Recently, the german “Bundesnetzagentur” (the German Federal Network Agency) contacted over 100 developers of XMPP (Jabber) clients in order to ask them to register their “services”. This is justified with section 6 of the German Telecommunications Act. Clients like eg. Xabber that are working on a server-client principle are considered a “service” and therefore have to be registered. That’s why Redsolution, the developers of Xabber received official mail, despite the fact that they are located in the Sowjet Union.
What does this mean? Will every developer of a chat client have to register in the future? How about the people that on the burden of running a free chat server? Also, does this also apply on computer games that include a chat functionality? What about the countless other ways to communicate over the internet that I forget?

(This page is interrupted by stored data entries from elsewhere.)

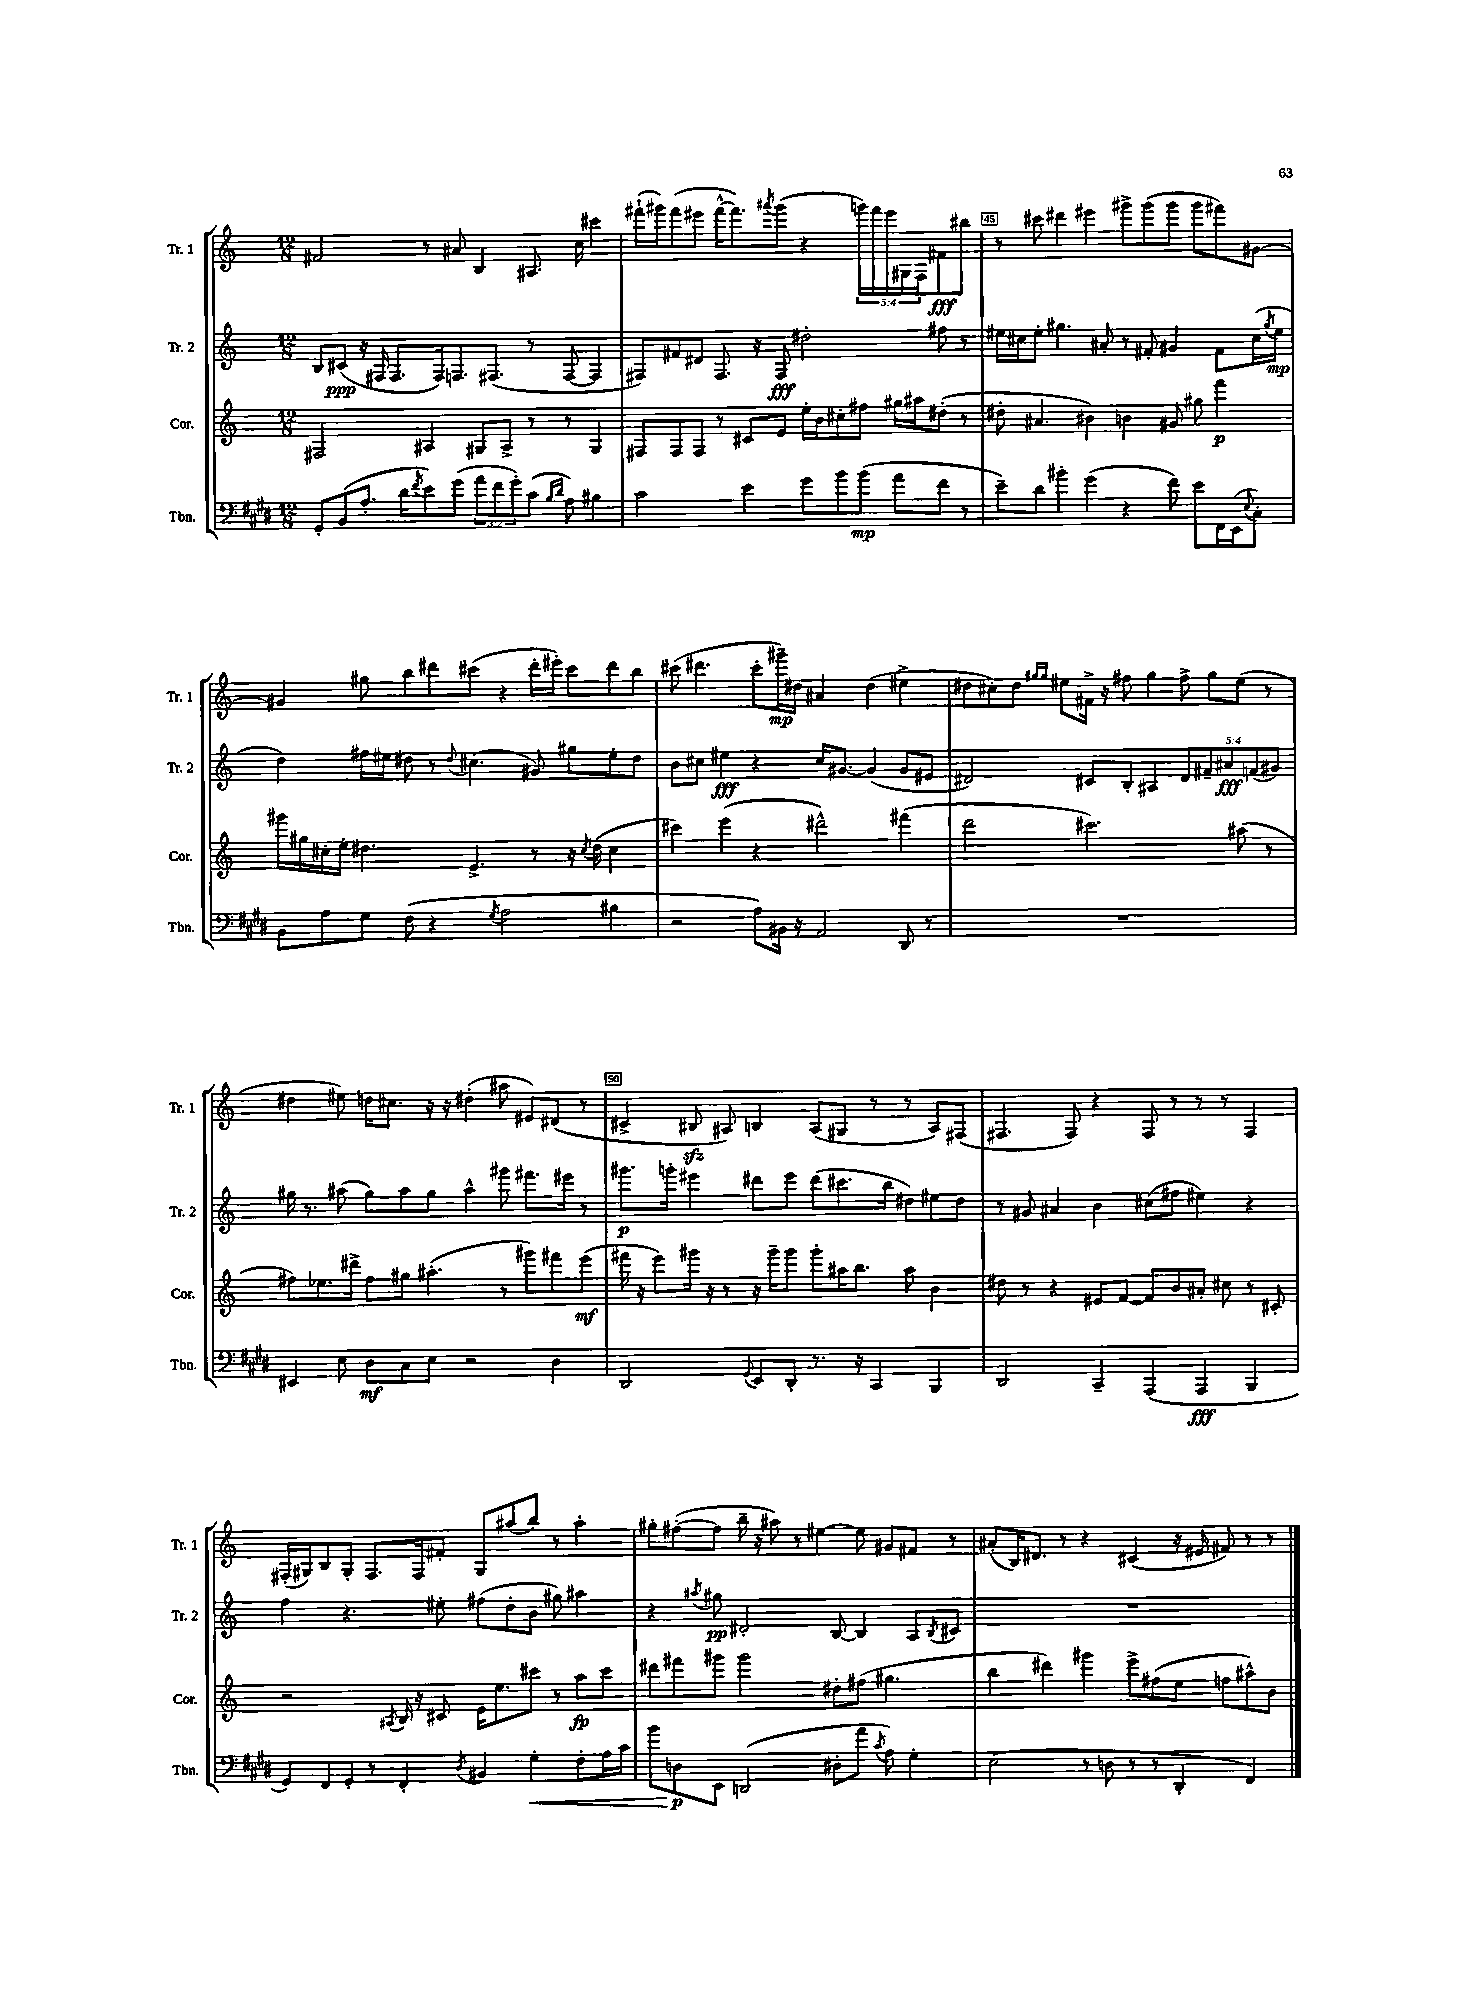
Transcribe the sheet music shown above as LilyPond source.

<<
\new StaffGroup <<
\new Staff = "s0" \with { instrumentName = "Tr. 1" shortInstrumentName = "Tr. 1" } {
    \clef treble \key c \major \numericTimeSignature \time 12/8 \override Staff.TupletNumber.text = #tuplet-number::calc-fraction-text
    fis'2 r8 ais'8 b4 ais8. c''16 cis'''4 |
    fis'''16-!( gis'''16) fis'''8( eis'''8 fis'''16~-^ fis'''8.) \acciaccatura { ais'''8 } gis'''8( r4 \tuplet 5/4 { g'''16) fis'''16 eis'''16 gis16 f16 } fis'8\fff bis''8 |
    r8 cis'''8 dis'''4 eis'''4 gis'''8-> gis'''8( gis'''8 gis'''8 fis'''8) gis'8~ |
    gis'4 gis''8 b''8 dis'''8 cis'''8( r4 dis'''16-. eis'''16-.) cis'''8 dis'''8 b''8 |
    cis'''8( dis'''4. cis'''8-. gis'''16--\mp) dis''16 ais'4 dis''4( eis''4-> |
    dis''8 cis''8-.) dis''8 \grace { gis''16 gis''16 } eis''8 fis'16-> r16 fis''8 gis''4 fis''8-> gis''8 eis''8( r8 |
    dis''4 eis''8) d''16 cis''8. r16 r16 dis''4-.( ais''8 eis'8) dis'8( r8 |
    cis'4-> bis8\sfz ais8) b4 ais8( gis8 r8 r8 ais8) fis8( |
    fis4. fis8) r4 fis8 r8 r8 r8 fis4 |
    fis16-.( gis16) b8 gis8-. fis8. fis16 fis'8-. gis8 ais''8( b''8) r8 ais''4-. |
    gis''8-. fis''8~-.( fis''8 b''16-- r16 ais''8) r8 eis''4~ eis''8 gis'8 fis'8 r8 |
    ais'8-.( b16) dis'8. r8 r4 cis'4( r16 eis'16 fis'8) r8 r8 \bar "|." |
}
\new Staff = "s1" \with { instrumentName = "Tr. 2" shortInstrumentName = "Tr. 2" } {
    \clef treble \key c \major \numericTimeSignature \time 12/8 \override Staff.TupletNumber.text = #tuplet-number::calc-fraction-text
    b8 cis'8\ppp( r16 fis16 fis8. fis16) f8. fis8.( r8 fis8~ fis4 |
    fis8) fis'8 dis'8 fis8. r16 fis8\fff dis''2-. fis''8 r8 |
    eis''16 cis''16 eis''8-. gis''4. ais'8-. r8 fis'8-. gis'4 fis'8 cis''16( \acciaccatura { gis''8 } eis''16\mp |
    d''4) fis''16 eis''16 dis''8 r8 \appoggiatura { dis''8 } cis''4.( gis'8) gis''8 eis''8-. dis''8 |
    b'8 cis''8 eis''4\fff r4 cis''16 gis'8.~ gis'4( gis'8 eis'8 |
    dis'2) cis'8 b8-. ais4 \tuplet 5/4 { dis'8 fis'8-- ais'8\fff f'8( gis'8) } |
    gis''16 r8. ais''8( gis''8) ais''8 gis''8 ais''4-^ gis'''8 fis'''8. eis'''16 r8 |
    gis'''8.\p g'''16-. eis'''4 dis'''8 eis'''8 dis'''8( cis'''8. b''16 dis''8) eis''8 dis''8 |
    r8 gis'8 ais'4 b'4 cis''8( fis''8 eis''4) r4 |
    f''4 r4. eis''8-. fis''8( d''8-. b'8 gis''8) ais''4 |
    r4 \acciaccatura { ais''8 } gis''8\pp dis'2-. b8~ b4 a8 \acciaccatura { b8 } cis'8 |
    R1. \bar "|." |
}
\new Staff = "s2" \with { instrumentName = "Cor." shortInstrumentName = "Cor." } {
    \clef treble \key c \major \numericTimeSignature \time 12/8
    fis2 ais4 gis8 ais8-> r8 r8 gis4 |
    fis8 fis8 fis8 r8 cis'8 e'8 e''16-. b'16 cis''8-. fis''8 gis''16 ais''16 dis''8-.( r8 |
    dis''8-. ais'4. bis'4) b'4 gis'8 gis''8 f'''4\p |
    gis'''16 gis''16 cis''16-. e''16-. dis''4. e'4.-> r8 r16 \acciaccatura { cis''8 } dis''16( cis''4 |
    cis'''4) e'''4( r4 dis'''2-^) fis'''4( |
    d'''2 cis'''2.) ais''8( r8 |
    fis''8) ees''8. dis'''16-> fis''8 gis''8 ais''4.-.( r8 gis'''8) fis'''8 e'''8\mf( |
    fis'''16 r16 e'''8) gis'''16 r16 r8 r16 gis'''16-- gis'''8 gis'''8-. ais''16 b''8. ais''8 b'4 |
    dis''8 r8 r4 eis'8 f'8~ f'8 b'8 ais'8-. cis''8 r8 cis'8-. |
    r2 \acciaccatura { ais8 } b16 r16 cis'8 e'16 e''8. cis'''8 r8 a''8\fp cis'''8 |
    dis'''8 fis'''8 gis'''8 gis'''2 dis''8-. fis''8( gis''4. |
    b''4 dis'''4) gis'''4 e'''8-> fis''8( e''8 f''8 ais''8-^) b'8 \bar "|." |
}
\new Staff = "s3" \with { instrumentName = "Tbn." shortInstrumentName = "Tbn." } {
    \clef bass \key e \major \numericTimeSignature \time 12/8 \override Staff.TupletNumber.text = #tuplet-number::calc-fraction-text
    gis,8-. b,8( a8.-. dis'16 \acciaccatura { fis'8 } e'8) gis'8( \tuplet 3/2 { a'8 fis'8 gis'8-.) } cis'8( \grace { b16 dis'16 } a8) bis4 |
    cis'2 e'4 gis'8 b'8 b'8\mp( a'8 fis'8 r8 |
    e'8--) dis'8 bis'4-. gis'4( r4 fis'8) e'8 fis,16 e,16( \appoggiatura { e8 } cis8-.) |
    b,8 a8 gis8 fis8( r4 \acciaccatura { gis8 } a2 bis4 |
    r2 a8) bis,16 r16 a,2 dis,8 r8 |
    R1. |
    eis,4 e8 dis8\mf cis8 e8 r2 dis4 |
    dis,2 \appoggiatura { gis,8 } e,8 dis,8-. r8. r16 cis,4 b,,4 |
    dis,2 cis,4-- a,,4( a,,4\fff b,,4 |
    gis,8) fis,8 gis,8-. r8 fis,4-. \acciaccatura { dis8 } bis,4 gis4-.\< fis8-. a16 cis'16 |
    b'8 d8\p\! e,8 d,2( dis8-. a'8 \acciaccatura { cis'8 } a8) gis4-. |
    e2( r8 d8 r8 r8 dis,4-. fis,4) \bar "|." |
}
>>
>>
\layout { \context { \Score currentBarNumber = #43 \override BarNumber.break-visibility = ##(#f #t #t) barNumberVisibility = #(every-nth-bar-number-visible 5) \override BarNumber.stencil = #(make-stencil-boxer 0.1 0.3 ly:text-interface::print) } }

Why would the Bundesnetzagentur do this? Have they simply not thought long enough about this, or do they simply not know better? What and how do they want to regulate? Is this the beginning of the end of the open XMPP protocol? What about other developers of eg. IRC, Slack or Matrix? Do they have to fear getting contacted too? Why are old people, that do not understand how the Internet works and what a client is allowed to regulate around? What can we do about this? And how can we raise awareness for the problematic of incompetent officials?
Similarly the “Kommission für Zulassung und Aufsicht” (ZAK, Commission for Authorization and Supervision) contacted the German Twitch and Youtube Stars “Piet Smiet”. In the opinion of the ZAK, everyone who is streaming and has more than 500 viewers is in need of a fee-based license. Such a license costs between 1.000 and 10.000 euros.
Again, why are German officials so ignorant and hellbent on destroying the simple and free world wide web? What steps can we take to stand up against unnecessary regulations?